A little background first, my parents had split up in the 1970s and my Dad got remarried to a friend of his sisters who just happened to live in New Jersey, USA. Every year he would come over for Christmas and spend some time with us, his kids and grandkids. This particular year, he came over for his birthday as well. The plane ticket was a gift from his wife, and he did not need a hotel as he always stayed with my oldest brother. His birthday was on the 5th of April so I decided that I would take him to the City home game as a birthday present.

He was thrilled when I took him to Maine Road early so he could meet the City manager at that time, the one and only Kevin Keegan. Kevin was truly amazing such a genuinely nice man. When he learned my Dad was over from the States and had been a City fan all his life, he shook his hand and thanked him. He took him to one side and chatted for almost half an hour, posing for photos and signing Dad’s programme. He made my Dad feel so special and he never stopped talking about it, telling all his American friends about his ‘mate’ Kevin Keegan (Well he did have the photos to prove it)!

The ground was an all-seater by now and we sat in a corner of the Kippax, how weird that felt for me as I was more used to standing in there! I was married with two children by this time and could not get to the games like I used to - having kids of my own forced me to reassess my priorities, they had to come first! It was wonderful to be at a game with my Dad again and our beloved Blues did us proud, they went on to win 5-1 with a hat trick from Darren Huckerby and a brace from Jon Macken. It was a great day and we celebrated that night in the pub with my brothers, before Dad flew back to America the next day.

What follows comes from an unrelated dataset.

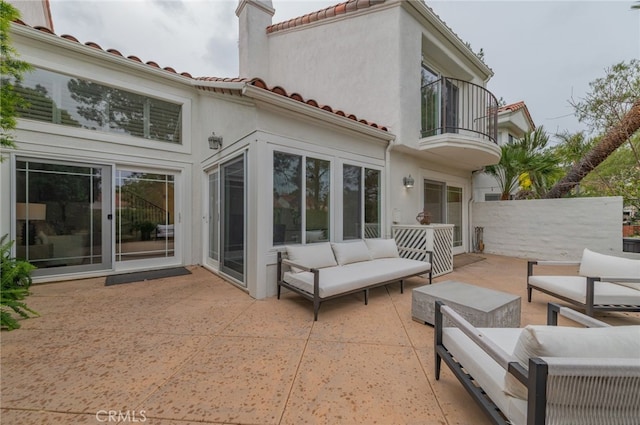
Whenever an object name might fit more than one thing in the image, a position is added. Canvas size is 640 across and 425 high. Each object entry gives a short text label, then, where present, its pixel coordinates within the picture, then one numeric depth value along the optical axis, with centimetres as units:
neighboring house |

I was so so glad I gave us that happy memory because four weeks later on May 2nd 2002, my Dad had a fatal cardiac arrest and he was buried with the programme from that game, a photo of both of us with the great man himself and wearing his Supporters club badge. My Dad was a Blue to the end and I know he still watches our Blue Boys from ‘The Stand With No Name’ and I know too, that one day I will join him there to watch our Beloved City together again.